(Page images and extracted text)

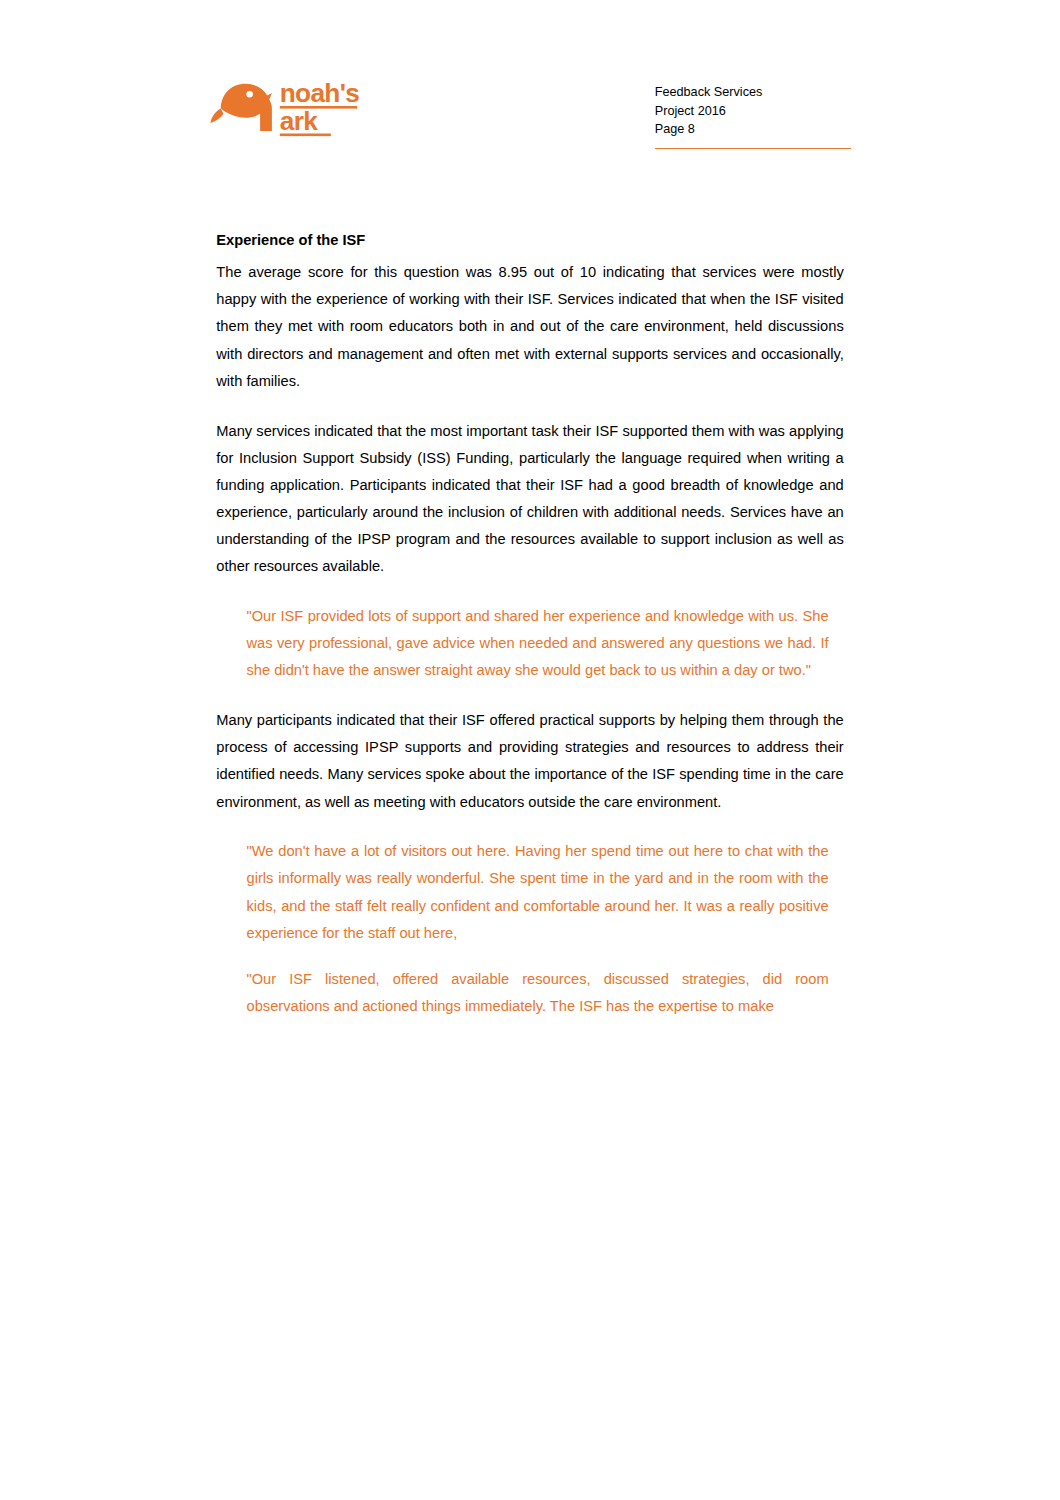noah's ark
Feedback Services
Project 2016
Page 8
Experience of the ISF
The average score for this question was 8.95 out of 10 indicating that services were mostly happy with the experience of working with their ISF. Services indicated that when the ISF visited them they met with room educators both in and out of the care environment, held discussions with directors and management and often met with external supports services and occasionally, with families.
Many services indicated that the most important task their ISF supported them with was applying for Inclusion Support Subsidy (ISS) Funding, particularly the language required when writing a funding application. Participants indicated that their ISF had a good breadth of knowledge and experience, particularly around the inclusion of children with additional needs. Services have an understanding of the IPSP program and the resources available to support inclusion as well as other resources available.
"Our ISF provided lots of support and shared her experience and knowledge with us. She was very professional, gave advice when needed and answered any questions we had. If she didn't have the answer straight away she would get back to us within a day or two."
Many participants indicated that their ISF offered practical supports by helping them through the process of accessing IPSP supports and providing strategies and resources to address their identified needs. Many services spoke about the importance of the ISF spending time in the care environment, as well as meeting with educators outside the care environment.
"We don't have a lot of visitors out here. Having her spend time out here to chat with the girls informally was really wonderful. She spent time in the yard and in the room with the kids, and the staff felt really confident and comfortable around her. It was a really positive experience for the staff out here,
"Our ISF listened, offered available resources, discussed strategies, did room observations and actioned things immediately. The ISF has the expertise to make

## Work task
Lines containing the word "room" must be found in the data above and copied.

## Response
The average score for this question was 8.95 out of 10 indicating that services were mostly happy with the experience of working with their ISF. Services indicated that when the ISF visited them they met with room educators both in and out of the care environment, held discussions with directors and management and often met with external supports services and occasionally, with families.
"We don't have a lot of visitors out here. Having her spend time out here to chat with the girls informally was really wonderful. She spent time in the yard and in the room with the kids, and the staff felt really confident and comfortable around her. It was a really positive experience for the staff out here,
"Our ISF listened, offered available resources, discussed strategies, did room observations and actioned things immediately. The ISF has the expertise to make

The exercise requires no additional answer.